Torino punta a diventare Capitale della Cultura 2033 – “Un’occasione grandiosa”. Le prossime tappe
Torino ha avviato il percorso per candidarsi a diventare Capitale europea della Cultura 2033, un obiettivo considerato molto importante per l’immagine internazionale della città. Il progetto sta entrando nella sua fase più concreta: anche se c’è ancora tempo, le scadenze sono già definite e richiedono un lavoro organizzato e continuo.
Tra la fine del 2026 e l’inizio del 2027 il Ministero della Cultura pubblicherà il bando ufficiale che permetterà alle città italiane interessate di presentare la propria candidatura. Da quel momento i comuni avranno circa dieci mesi per preparare e consegnare il dossier con il programma culturale e le strategie di sviluppo legate al titolo. La decisione finale sulla città vincitrice dovrebbe arrivare entro il 2028.
Secondo le regole del riconoscimento europeo, nel 2033 il titolo sarà condiviso da due città appartenenti a due Paesi diversi. In quell’anno toccherà all’Italia e ai Paesi Bassi selezionare ciascuno una propria città rappresentante. Se su altri fronti, come quello sportivo legato alle Olimpiadi invernali del 2030 nelle Alpi francesi, i due Paesi possono trovarsi in competizione, sul piano culturale collaboreranno proprio attraverso questo progetto.

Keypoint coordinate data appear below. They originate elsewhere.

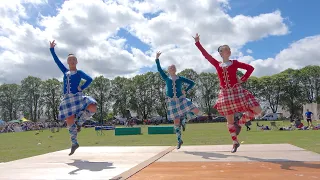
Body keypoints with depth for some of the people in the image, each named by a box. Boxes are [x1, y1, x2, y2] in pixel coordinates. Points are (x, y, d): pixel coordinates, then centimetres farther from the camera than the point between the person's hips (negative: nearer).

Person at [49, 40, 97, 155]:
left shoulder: (79, 72, 5)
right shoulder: (65, 72, 16)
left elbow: (90, 79, -4)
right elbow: (56, 60, 18)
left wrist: (82, 88, -9)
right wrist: (52, 49, 16)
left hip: (77, 97, -3)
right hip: (67, 99, 4)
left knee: (93, 108, -29)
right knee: (69, 122, 0)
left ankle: (79, 122, -2)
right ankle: (74, 144, 14)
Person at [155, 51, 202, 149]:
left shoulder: (180, 78, 9)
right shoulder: (166, 78, 10)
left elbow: (192, 83, 13)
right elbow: (159, 69, -1)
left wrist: (185, 91, 1)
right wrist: (157, 59, -10)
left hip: (181, 99, 1)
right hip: (171, 101, 0)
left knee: (197, 111, -15)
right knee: (176, 121, 0)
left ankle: (183, 121, 11)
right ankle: (179, 140, 15)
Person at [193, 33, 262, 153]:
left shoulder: (235, 63, 6)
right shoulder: (217, 64, 9)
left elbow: (250, 68, 7)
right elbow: (205, 54, 8)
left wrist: (242, 80, -2)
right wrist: (197, 42, 7)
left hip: (237, 91, 0)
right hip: (225, 94, 0)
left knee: (257, 111, -12)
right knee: (230, 121, 5)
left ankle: (240, 124, 8)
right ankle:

Torino sembra avere diverse carte da giocare.
Il percorso di candidatura è coordinato da Agostino Riitano, project manager con esperienza nel settore delle grandi manifestazioni culturali. Nato a Torre del Greco nel 1977, Riitano ha partecipato alla preparazione di importanti dossier, tra cui quello che portò Matera a diventare Capitale europea della Cultura nel 2019, oltre alle candidature delle Capitali italiane della Cultura di Procida nel 2022 e Pesaro nel 2024. Il suo incarico a Torino è iniziato ufficialmente il 14 febbraio 2025, anche se l’idea della candidatura circola da circa sette anni.

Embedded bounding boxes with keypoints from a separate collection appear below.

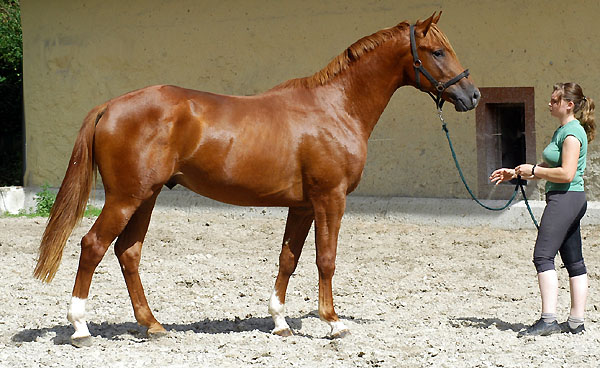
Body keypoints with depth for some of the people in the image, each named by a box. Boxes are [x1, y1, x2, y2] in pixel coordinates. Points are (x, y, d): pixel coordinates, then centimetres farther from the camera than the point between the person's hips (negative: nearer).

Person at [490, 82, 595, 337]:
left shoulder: (572, 133, -14)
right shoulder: (563, 130, 17)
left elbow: (566, 173, -23)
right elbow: (550, 168, 25)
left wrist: (533, 170, -15)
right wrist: (515, 173, 18)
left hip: (565, 198, -11)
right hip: (571, 201, 11)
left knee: (543, 256, -15)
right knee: (574, 261, 11)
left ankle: (548, 320, -21)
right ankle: (576, 321, 15)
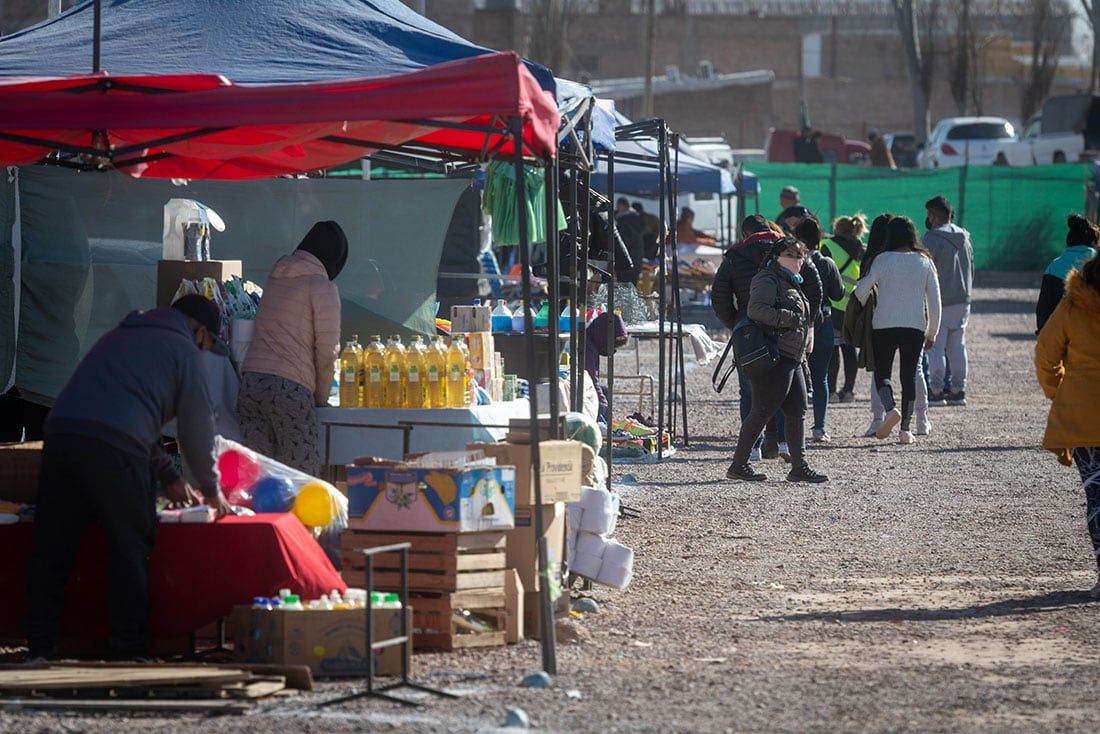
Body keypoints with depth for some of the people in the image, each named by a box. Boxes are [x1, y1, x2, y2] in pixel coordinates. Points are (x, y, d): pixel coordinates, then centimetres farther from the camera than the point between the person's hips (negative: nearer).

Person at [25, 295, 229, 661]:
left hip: (60, 435, 6)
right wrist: (211, 488, 28)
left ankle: (40, 648, 7)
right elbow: (198, 427, 13)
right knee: (130, 551, 3)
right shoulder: (183, 350, 11)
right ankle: (129, 650, 3)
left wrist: (167, 476, 41)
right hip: (115, 451, -6)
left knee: (51, 551, 8)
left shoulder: (119, 336, 33)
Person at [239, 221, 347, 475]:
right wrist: (321, 397, 12)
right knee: (303, 476, -5)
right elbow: (327, 351, -3)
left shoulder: (275, 278, 17)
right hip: (290, 387, -6)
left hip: (250, 380, 6)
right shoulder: (322, 288, -3)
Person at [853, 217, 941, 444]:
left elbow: (861, 291, -8)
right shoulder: (924, 261, 3)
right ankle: (905, 429, 5)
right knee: (909, 375, 8)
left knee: (881, 372, 8)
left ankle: (890, 409, -19)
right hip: (915, 327, 2)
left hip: (884, 324, -2)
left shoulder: (883, 260, -6)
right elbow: (934, 300, 5)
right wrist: (932, 333, 14)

Non essendo ancora stato pubblicato il bando, non è possibile sapere con certezza quali saranno le altre città italiane in gara. Tuttavia si ipotizza già la possibile partecipazione di realtà come Viterbo, Norcia, Piacenza, Trieste e della stessa Pesaro insieme a Urbino e Fano. Per prepararsi al meglio, Torino ha scelto di muoversi con anticipo, stanziando circa 500 mila euro all’anno fino al 2027 per sviluppare il progetto e costruire il dossier. In caso di vittoria, la città riceverebbe anche un finanziamento europeo di circa un milione di euro.